━━ Records shown ━━

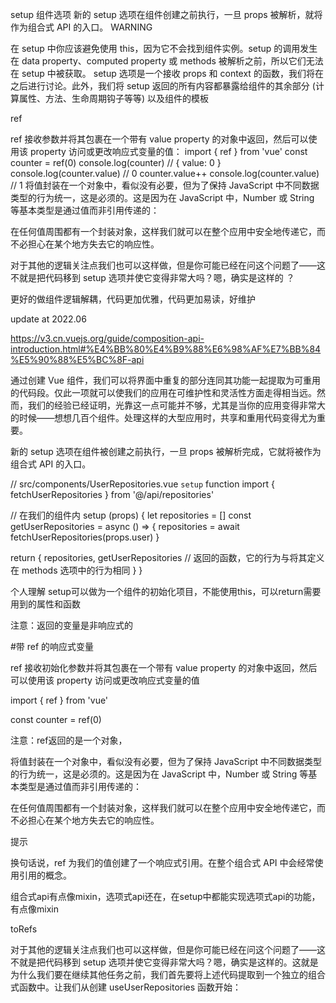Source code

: setup 组件选项
新的 setup 选项在组件创建之前执行，一旦 props 被解析，就将作为组合式 API 的入口。
WARNING

在 setup 中你应该避免使用 this，因为它不会找到组件实例。setup 的调用发生在 data property、computed property 或 methods 被解析之前，所以它们无法在 setup 中被获取。
setup 选项是一个接收 props 和 context 的函数，我们将在之后进行讨论。此外，我们将 setup 返回的所有内容都暴露给组件的其余部分 (计算属性、方法、生命周期钩子等等) 以及组件的模板

ref

ref 接收参数并将其包裹在一个带有 value property 的对象中返回，然后可以使用该 property 访问或更改响应式变量的值：
import { ref } from 'vue'
const counter = ref(0)
console.log(counter) // { value: 0 }
console.log(counter.value) // 0
counter.value++
console.log(counter.value) // 1
将值封装在一个对象中，看似没有必要，但为了保持 JavaScript 中不同数据类型的行为统一，这是必须的。这是因为在 JavaScript 中，Number 或 String 等基本类型是通过值而非引用传递的：

在任何值周围都有一个封装对象，这样我们就可以在整个应用中安全地传递它，而不必担心在某个地方失去它的响应性。


对于其他的逻辑关注点我们也可以这样做，但是你可能已经在问这个问题了——这不就是把代码移到 setup 选项并使它变得非常大吗？嗯，确实是这样的
？

更好的做组件逻辑解耦，代码更加优雅，代码更加易读，好维护


update at 2022.06

https://v3.cn.vuejs.org/guide/composition-api-introduction.html#%E4%BB%80%E4%B9%88%E6%98%AF%E7%BB%84%E5%90%88%E5%BC%8F-api

通过创建 Vue 组件，我们可以将界面中重复的部分连同其功能一起提取为可重用的代码段。仅此一项就可以使我们的应用在可维护性和灵活性方面走得相当远。然而，我们的经验已经证明，光靠这一点可能并不够，尤其是当你的应用变得非常大的时候——想想几百个组件。处理这样的大型应用时，共享和重用代码变得尤为重要。


新的 setup 选项在组件被创建之前执行，一旦 props 被解析完成，它就将被作为组合式 API 的入口。

// src/components/UserRepositories.vue `setup` function
import { fetchUserRepositories } from '@/api/repositories'

// 在我们的组件内
setup (props) {
  let repositories = []
  const getUserRepositories = async () => {
    repositories = await fetchUserRepositories(props.user)
  }

  return {
    repositories,
    getUserRepositories // 返回的函数，它的行为与将其定义在 methods 选项中的行为相同
  }
}

个人理解 setup可以做为一个组件的初始化项目，不能使用this，可以return需要用到的属性和函数

注意：返回的变量是非响应式的

#带 ref 的响应式变量

ref 接收初始化参数并将其包裹在一个带有 value property 的对象中返回，然后可以使用该 property 访问或更改响应式变量的值

import { ref } from 'vue'

const counter = ref(0)

注意：ref返回的是一个对象，

将值封装在一个对象中，看似没有必要，但为了保持 JavaScript 中不同数据类型的行为统一，这是必须的。这是因为在 JavaScript 中，Number 或 String 等基本类型是通过值而非引用传递的：

在任何值周围都有一个封装对象，这样我们就可以在整个应用中安全地传递它，而不必担心在某个地方失去它的响应性。

提示

换句话说，ref 为我们的值创建了一个响应式引用。在整个组合式 API 中会经常使用引用的概念。


组合式api有点像mixin，选项式api还在，在setup中都能实现选项式api的功能，有点像mixin

toRefs

对于其他的逻辑关注点我们也可以这样做，但是你可能已经在问这个问题了——这不就是把代码移到 setup 选项并使它变得非常大吗？嗯，确实是这样的。这就是为什么我们要在继续其他任务之前，我们首先要将上述代码提取到一个独立的组合式函数中。让我们从创建 useUserRepositories 函数开始：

━━━

_Problem_
Please retype every record shown above, exactly as written, but without pictures.

_Output for this task_
Source code

: setup 组件选项
新的 setup 选项在组件创建之前执行，一旦 props 被解析，就将作为组合式 API 的入口。
WARNING

在 setup 中你应该避免使用 this，因为它不会找到组件实例。setup 的调用发生在 data property、computed property 或 methods 被解析之前，所以它们无法在 setup 中被获取。
setup 选项是一个接收 props 和 context 的函数，我们将在之后进行讨论。此外，我们将 setup 返回的所有内容都暴露给组件的其余部分 (计算属性、方法、生命周期钩子等等) 以及组件的模板

ref

ref 接收参数并将其包裹在一个带有 value property 的对象中返回，然后可以使用该 property 访问或更改响应式变量的值：
import { ref } from 'vue'
const counter = ref(0)
console.log(counter) // { value: 0 }
console.log(counter.value) // 0
counter.value++
console.log(counter.value) // 1
将值封装在一个对象中，看似没有必要，但为了保持 JavaScript 中不同数据类型的行为统一，这是必须的。这是因为在 JavaScript 中，Number 或 String 等基本类型是通过值而非引用传递的：

在任何值周围都有一个封装对象，这样我们就可以在整个应用中安全地传递它，而不必担心在某个地方失去它的响应性。


对于其他的逻辑关注点我们也可以这样做，但是你可能已经在问这个问题了——这不就是把代码移到 setup 选项并使它变得非常大吗？嗯，确实是这样的
？

更好的做组件逻辑解耦，代码更加优雅，代码更加易读，好维护


update at 2022.06

https://v3.cn.vuejs.org/guide/composition-api-introduction.html#%E4%BB%80%E4%B9%88%E6%98%AF%E7%BB%84%E5%90%88%E5%BC%8F-api

通过创建 Vue 组件，我们可以将界面中重复的部分连同其功能一起提取为可重用的代码段。仅此一项就可以使我们的应用在可维护性和灵活性方面走得相当远。然而，我们的经验已经证明，光靠这一点可能并不够，尤其是当你的应用变得非常大的时候——想想几百个组件。处理这样的大型应用时，共享和重用代码变得尤为重要。


新的 setup 选项在组件被创建之前执行，一旦 props 被解析完成，它就将被作为组合式 API 的入口。

// src/components/UserRepositories.vue `setup` function
import { fetchUserRepositories } from '@/api/repositories'

// 在我们的组件内
setup (props) {
  let repositories = []
  const getUserRepositories = async () => {
    repositories = await fetchUserRepositories(props.user)
  }

  return {
    repositories,
    getUserRepositories // 返回的函数，它的行为与将其定义在 methods 选项中的行为相同
  }
}

个人理解 setup可以做为一个组件的初始化项目，不能使用this，可以return需要用到的属性和函数

注意：返回的变量是非响应式的

#带 ref 的响应式变量

ref 接收初始化参数并将其包裹在一个带有 value property 的对象中返回，然后可以使用该 property 访问或更改响应式变量的值

import { ref } from 'vue'

const counter = ref(0)

注意：ref返回的是一个对象，

将值封装在一个对象中，看似没有必要，但为了保持 JavaScript 中不同数据类型的行为统一，这是必须的。这是因为在 JavaScript 中，Number 或 String 等基本类型是通过值而非引用传递的：

在任何值周围都有一个封装对象，这样我们就可以在整个应用中安全地传递它，而不必担心在某个地方失去它的响应性。

提示

换句话说，ref 为我们的值创建了一个响应式引用。在整个组合式 API 中会经常使用引用的概念。


组合式api有点像mixin，选项式api还在，在setup中都能实现选项式api的功能，有点像mixin

toRefs

对于其他的逻辑关注点我们也可以这样做，但是你可能已经在问这个问题了——这不就是把代码移到 setup 选项并使它变得非常大吗？嗯，确实是这样的。这就是为什么我们要在继续其他任务之前，我们首先要将上述代码提取到一个独立的组合式函数中。让我们从创建 useUserRepositories 函数开始：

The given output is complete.